Stalin looked at us nervously while whispering to his mentor, who was struggling to walk in a straight line. “Christ Vlad, what are you doing here? You’re fucking pissed again… fuck… look, go sit in your chair, please. I’ve been trying to plan something nice for you and I don’t want you to fuck it up, OK?”
Lenin, reeking of booze, was soon back in his chair drunkenly pontificating on the finer points of the workers’ utopia to the only person who would listen to him, a cardboard cutout of Vladimir Putin. I guess Stalin had tipped him off, because we had to pay him 500 roubles to play along, too, meaning that essentially we were paying two poor, drunken strangers to pretend to like each other. What a few minutes ago had seemed like a funny little role-play was suddenly getting a bit depressing.
But Jo was a pro. While Lenin lolled around in his chair spitting on himself, Stalin was really earning his corn.
“Ah Lenin, my dear friend Lenin, it is I, Stalin, and I’ve brought you a cake on your birthday.”
Lenin just parred him completely, waving at nothing and failing to make eye contact.
“Here, here, it is your birthday, maybe you’d like to say some words for your dear friend Stalin, yes?”

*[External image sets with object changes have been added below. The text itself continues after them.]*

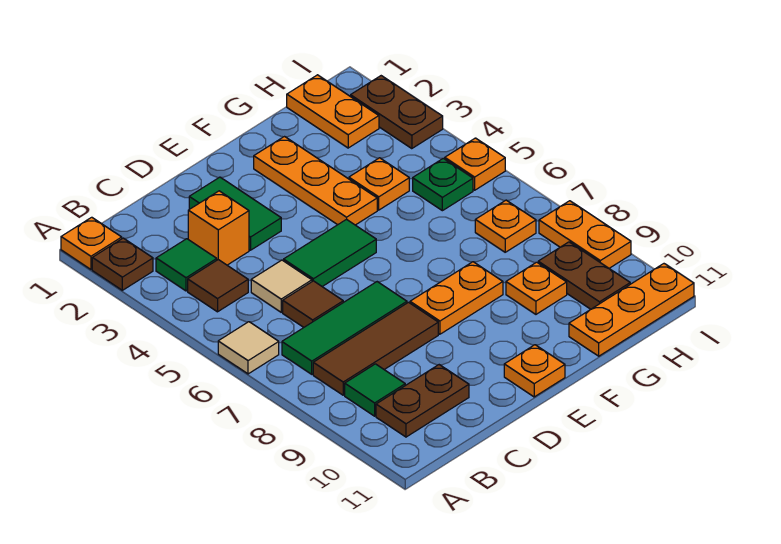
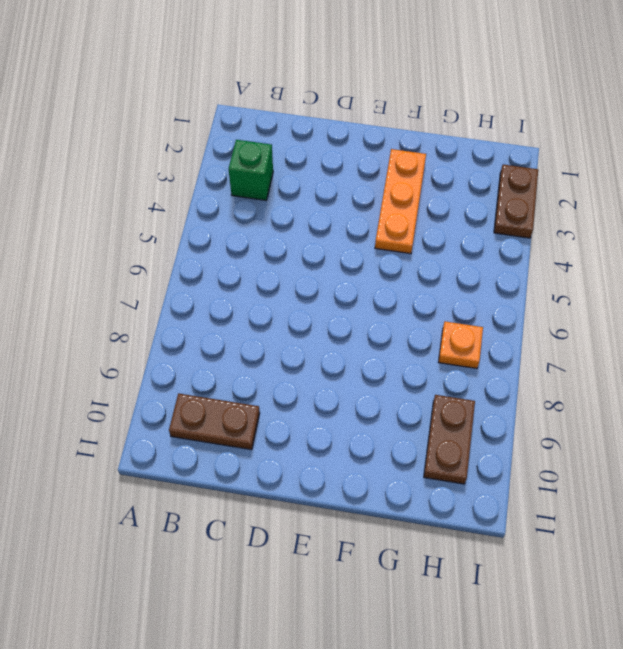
green 1x1 brick [229,140,273,200] -> green 1x1 tile [156,239,217,291]
none -> orange 1x1 plate [61,217,122,269]
none -> brown 1x1 plate [92,238,153,290]
none -> tan 1x1 tile [218,322,279,374]

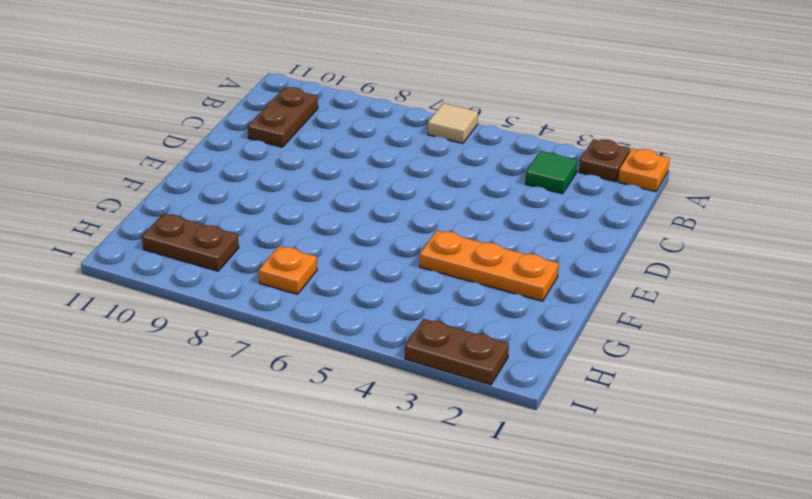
none -> brown 1x1 tile [188,260,248,312]
none -> green 1x3 tile [282,282,407,374]
none -> brown 1x3 tile [313,302,438,395]

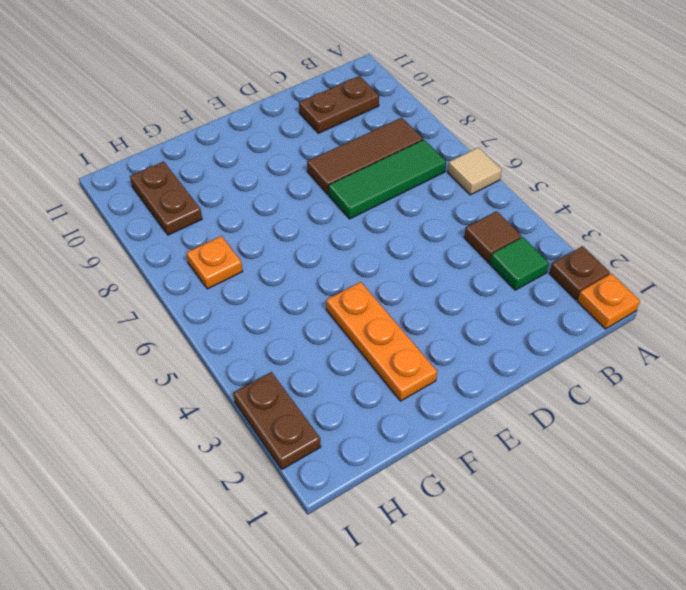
none -> green 1x1 tile [345,364,405,416]
none -> orange 1x1 brick [188,191,249,265]
none -> tan 1x1 tile [251,260,312,312]

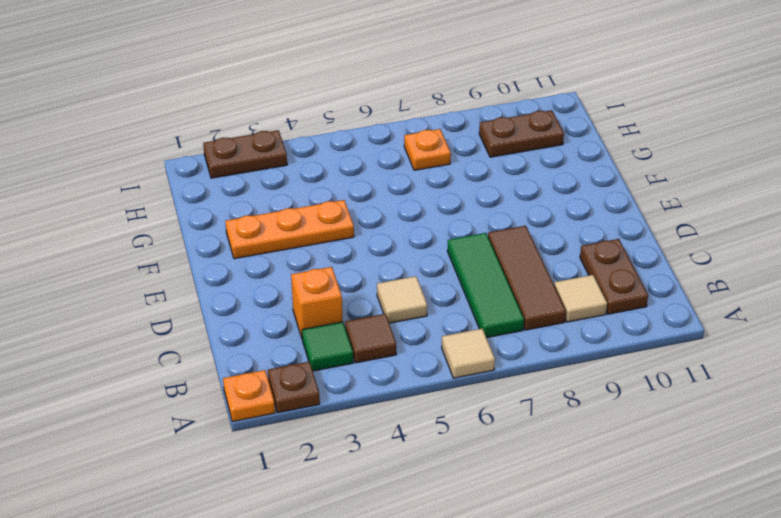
tan 1x1 tile [554,275,607,322] -> green 1x1 tile [345,364,405,416]
none -> brown 1x1 tile [283,281,343,327]
none -> green 1x2 tile [189,177,281,250]
none -> green 1x2 tile [284,219,376,286]

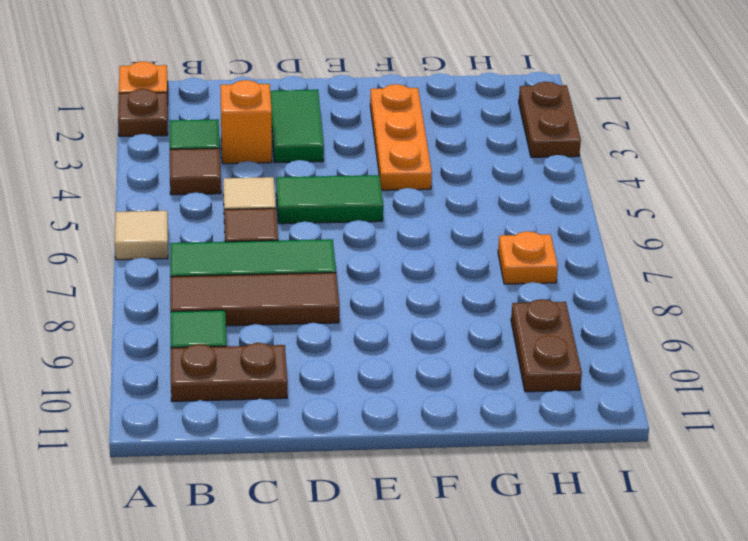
none -> orange 1x2 plate [410,262,503,334]
none -> orange 1x1 plate [504,345,565,397]
none -> orange 1x1 plate [349,158,409,210]

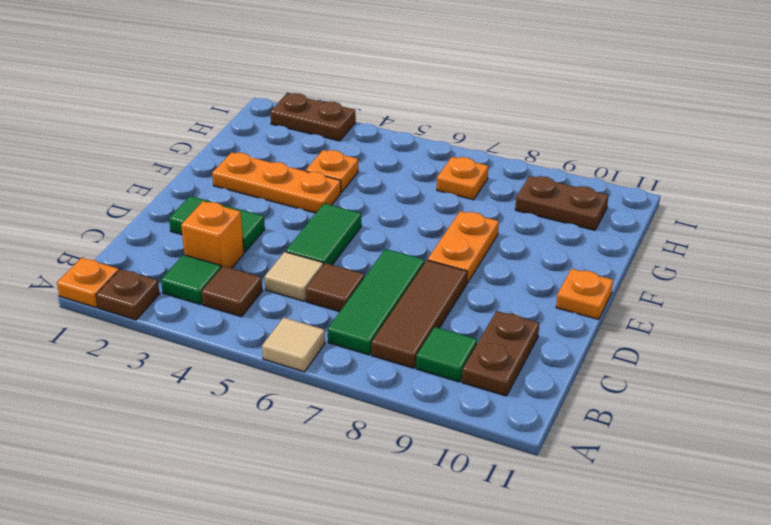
none -> orange 1x1 plate [506,262,567,314]
none -> orange 1x3 plate [569,264,694,356]
none -> orange 1x2 plate [287,75,379,148]

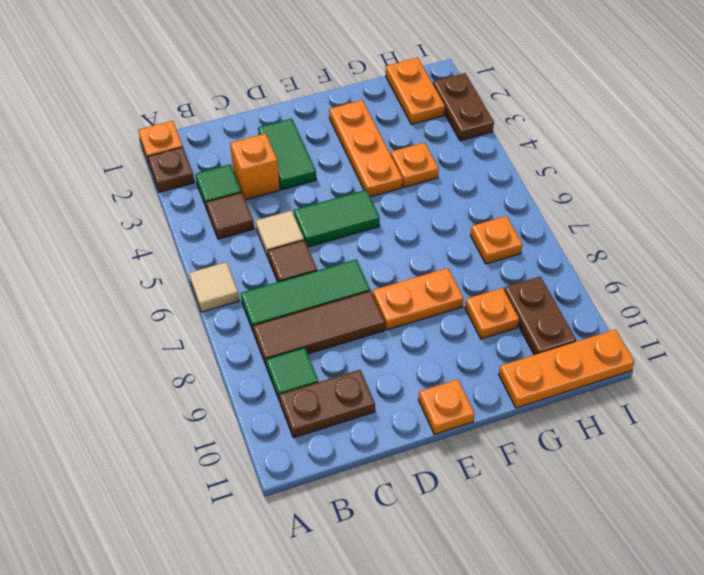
none -> green 1x1 plate [413,158,473,211]
none -> orange 1x1 plate [445,138,505,190]
none -> orange 1x2 plate [539,201,631,268]

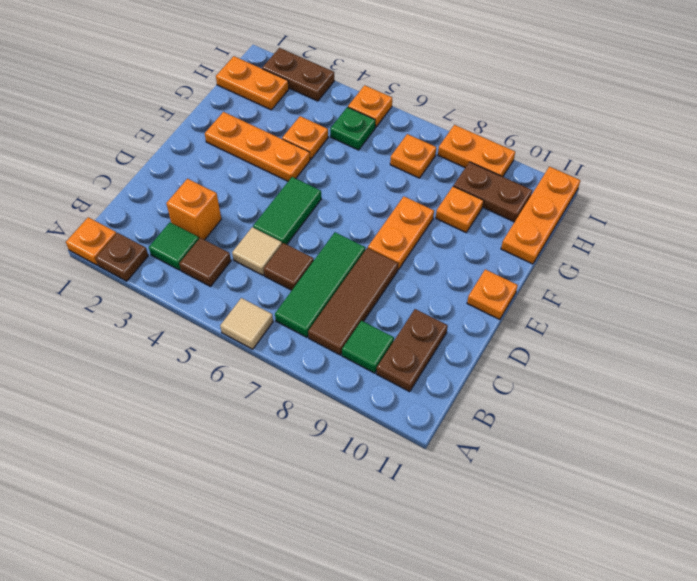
none -> green 1x2 tile [189,177,281,250]

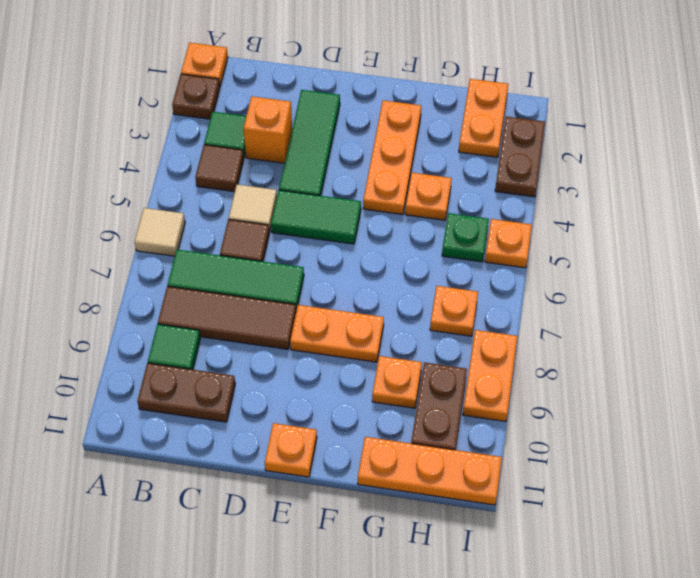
green 1x3 tile [279,90,340,196] -> green 1x2 tile [189,177,281,250]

This was the worst bit. Drunk Lenin started bleating in this kind of Russian drawl that was half speech/half cry. It sounded like he was saying something like: “Stalin is only doing this because he has to.” A crowd started to gather.
Eventually we got Lenin to sit still long enough to pose for this photo. Which is actually pretty great, I’m sure you’ll agree.
We took a higher vantage point to reflect on what had just happened. Meanwhile Stalin, who’d assumed we’d left him for good, got back to the daily grind of waving at strangers.
While we were talking, though, we noticed that Lenin was getting very agitated. We also noticed that his recently acquired birthday cake was nowhere to be seen.
That randy dog Stalin was using the cake that WE had bought for LENIN (yep, another 249 roubles) to coax a couple of MILFs into coming back to his dacha for some spring cleaning.
Lenin had also noticed, which was unfortunate, because the next picture is one of the most depressing I’ve ever seen:
Look. It’s the first leader of the Communist Empire, crying on his own because someone has stolen his birthday cake.
Then the girls ran off with the cake. What are they, their pimps?
We went back to check on Lenin an hour later. Stalin had disappeared and Vlad seemed to have completely forgotten us, but at least order had been restored.